══ Document section ══
Those Marvelous Margins

I don’t think one can say this too many times.  Margins are important, perhaps the most important part of a work.  They are the frame within the frame; a place for the eye to rest while soaking up the artwork or letters contained within.

 

 

So why do so many contemporary calligraphers and book artists neglect these wondrous white (or background) spaces?

Here are two photos of same blackletter page.  One has had the margins cropped off.  The original has breathing room.  It allows you to appreciate the texture of the lettering, to notice the darks and lights of the majuscules and to focus on whole words and sentences.  The other should, even if you’ve never studied layout and design, make you slightly claustrophobic.

Manuscript page design has changed little since the first books were written.  Whether you’re looking at a page from the Book of Kells  or browsing the Saint Johns Bible Website, you will see margins that enhance the readability and artistic design of the page. Two very fine resources for studying traditional margins are The Calligraphers Handbook, edited by Heather Child (the paperback with the blue cover) and Edward Johnston’s Writing and Illuminating and Lettering.

But what if you’re not designing a page in a book? What about contemporary art, addressing envelopes, or making a broadside?  Space still matters.

For more contemporary studies, Sheila Water’s Foundations of Calligraphy and Annie Cicale’s The Art & Craft of Hand Lettering both contain chapters devoted to layout and design.

 Studying good calligraphic art is also a very good way to educate your eye.  But as you dissect and study letter forms, don’t forget to look for what isn’t there, those magical places above, below, around and between. Margins, interlinear space, anywhere the lettering is NOT is equally as important as the finest letters you can create.

Fun with ink and water

It’s no secret that  I love using water techniques. I love the spontaneity and the often surprising results. I’ve been experimenting with suminagashi the last week or so.  Although similar to more modern marbling techniques, it is a very old technique, and has the benefit of needing only water and ink rather than all the preparation for oil based marbling.  For me, I like the informality, the more delicate colors and textures along with the less structured forms.

I’m fortunate to have a very large (and very old) concrete double washtub in a basement laundry room.  Couple that with our daughter’s left behind dark room materials and I have a made to order suminagashi playground.
═══
══ Data extract ══
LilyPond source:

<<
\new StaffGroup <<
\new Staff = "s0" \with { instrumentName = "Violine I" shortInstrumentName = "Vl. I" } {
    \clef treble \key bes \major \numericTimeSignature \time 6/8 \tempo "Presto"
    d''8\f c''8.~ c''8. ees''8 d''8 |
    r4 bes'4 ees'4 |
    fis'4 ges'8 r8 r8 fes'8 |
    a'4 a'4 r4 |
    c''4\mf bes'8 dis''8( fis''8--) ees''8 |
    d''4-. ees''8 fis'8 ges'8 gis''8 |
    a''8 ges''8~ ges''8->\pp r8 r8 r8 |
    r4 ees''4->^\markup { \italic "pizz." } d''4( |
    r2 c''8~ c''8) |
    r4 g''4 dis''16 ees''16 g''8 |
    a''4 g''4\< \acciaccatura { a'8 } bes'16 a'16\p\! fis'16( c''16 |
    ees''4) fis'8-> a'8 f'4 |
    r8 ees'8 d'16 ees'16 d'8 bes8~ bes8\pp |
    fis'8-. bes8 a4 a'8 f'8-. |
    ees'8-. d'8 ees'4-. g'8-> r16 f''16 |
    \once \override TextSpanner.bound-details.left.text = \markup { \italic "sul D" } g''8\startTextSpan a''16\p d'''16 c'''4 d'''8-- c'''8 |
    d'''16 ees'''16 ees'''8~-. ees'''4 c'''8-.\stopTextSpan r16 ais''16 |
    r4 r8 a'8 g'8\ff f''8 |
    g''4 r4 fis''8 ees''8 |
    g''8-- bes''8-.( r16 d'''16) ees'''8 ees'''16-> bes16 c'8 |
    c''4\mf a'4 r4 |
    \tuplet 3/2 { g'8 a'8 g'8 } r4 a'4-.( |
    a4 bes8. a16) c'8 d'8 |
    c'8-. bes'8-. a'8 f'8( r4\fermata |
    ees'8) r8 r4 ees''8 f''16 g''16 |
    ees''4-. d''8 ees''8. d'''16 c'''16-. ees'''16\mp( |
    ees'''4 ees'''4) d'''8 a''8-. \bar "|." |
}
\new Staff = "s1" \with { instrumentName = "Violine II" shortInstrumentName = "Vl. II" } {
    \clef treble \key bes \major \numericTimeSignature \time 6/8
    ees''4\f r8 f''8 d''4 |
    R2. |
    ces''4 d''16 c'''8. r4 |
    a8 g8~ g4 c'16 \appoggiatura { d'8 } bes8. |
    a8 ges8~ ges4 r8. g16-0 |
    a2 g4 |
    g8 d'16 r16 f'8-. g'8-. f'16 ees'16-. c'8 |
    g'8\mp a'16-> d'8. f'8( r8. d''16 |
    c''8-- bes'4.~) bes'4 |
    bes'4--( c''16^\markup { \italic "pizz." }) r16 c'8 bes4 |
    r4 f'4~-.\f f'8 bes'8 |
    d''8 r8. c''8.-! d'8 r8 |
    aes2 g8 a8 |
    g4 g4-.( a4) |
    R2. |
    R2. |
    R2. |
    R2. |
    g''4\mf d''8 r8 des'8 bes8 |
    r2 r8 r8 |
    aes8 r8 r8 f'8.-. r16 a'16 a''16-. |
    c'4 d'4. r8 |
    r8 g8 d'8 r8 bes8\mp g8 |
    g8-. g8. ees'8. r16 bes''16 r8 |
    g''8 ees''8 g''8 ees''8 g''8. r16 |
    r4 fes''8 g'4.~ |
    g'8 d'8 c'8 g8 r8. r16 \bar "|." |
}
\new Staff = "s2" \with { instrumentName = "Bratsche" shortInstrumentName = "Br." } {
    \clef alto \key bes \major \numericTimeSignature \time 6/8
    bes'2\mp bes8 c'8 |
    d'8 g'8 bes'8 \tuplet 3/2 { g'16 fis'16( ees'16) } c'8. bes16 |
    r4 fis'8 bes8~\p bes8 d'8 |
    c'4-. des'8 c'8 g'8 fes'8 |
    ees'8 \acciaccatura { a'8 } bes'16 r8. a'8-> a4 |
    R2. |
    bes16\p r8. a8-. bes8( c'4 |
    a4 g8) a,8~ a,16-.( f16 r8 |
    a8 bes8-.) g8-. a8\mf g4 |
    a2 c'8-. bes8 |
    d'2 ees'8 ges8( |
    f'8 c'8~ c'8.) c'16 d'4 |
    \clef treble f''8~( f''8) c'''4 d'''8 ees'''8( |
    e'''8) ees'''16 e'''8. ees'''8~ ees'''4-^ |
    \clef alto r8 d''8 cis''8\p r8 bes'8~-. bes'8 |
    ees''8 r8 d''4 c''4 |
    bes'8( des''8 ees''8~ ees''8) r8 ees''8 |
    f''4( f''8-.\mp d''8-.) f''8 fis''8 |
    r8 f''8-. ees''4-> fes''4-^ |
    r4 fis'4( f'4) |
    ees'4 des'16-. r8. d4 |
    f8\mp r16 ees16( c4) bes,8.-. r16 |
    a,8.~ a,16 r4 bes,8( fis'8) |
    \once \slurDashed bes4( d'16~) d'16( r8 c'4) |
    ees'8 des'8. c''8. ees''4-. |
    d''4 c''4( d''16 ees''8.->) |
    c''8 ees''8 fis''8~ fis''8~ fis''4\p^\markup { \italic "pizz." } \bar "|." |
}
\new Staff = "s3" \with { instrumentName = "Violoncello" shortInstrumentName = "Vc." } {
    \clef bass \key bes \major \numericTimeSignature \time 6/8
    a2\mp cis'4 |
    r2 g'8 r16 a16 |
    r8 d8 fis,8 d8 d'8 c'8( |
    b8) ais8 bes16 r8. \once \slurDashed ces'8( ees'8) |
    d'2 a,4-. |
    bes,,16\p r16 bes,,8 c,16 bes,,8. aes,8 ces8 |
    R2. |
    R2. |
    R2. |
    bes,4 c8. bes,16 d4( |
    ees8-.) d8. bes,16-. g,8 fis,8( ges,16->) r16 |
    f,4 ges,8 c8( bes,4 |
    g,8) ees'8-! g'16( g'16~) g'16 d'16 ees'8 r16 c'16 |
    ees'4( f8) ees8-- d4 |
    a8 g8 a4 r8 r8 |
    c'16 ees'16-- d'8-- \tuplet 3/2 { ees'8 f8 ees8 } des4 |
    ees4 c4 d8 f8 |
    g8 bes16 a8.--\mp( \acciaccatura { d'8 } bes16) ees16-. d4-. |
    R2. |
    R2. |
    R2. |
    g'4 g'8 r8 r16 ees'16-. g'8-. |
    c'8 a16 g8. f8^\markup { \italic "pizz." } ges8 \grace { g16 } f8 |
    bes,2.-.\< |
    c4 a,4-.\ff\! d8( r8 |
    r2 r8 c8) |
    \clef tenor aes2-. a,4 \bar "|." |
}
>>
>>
═══
Using the calligraphy text, answer each question in a line of its own.
(a) Which version of The Calligraphers Handbook does it recommend?
(b) What does suminagashi need in place of all the preparation for oil-based marbling?
(c) What is in the basement laundry room?

◆ **Written solution**:
(a) The paperback with the blue cover, edited by Heather Child.
(b) Only water and ink.
(c) A very large, very old concrete double washtub.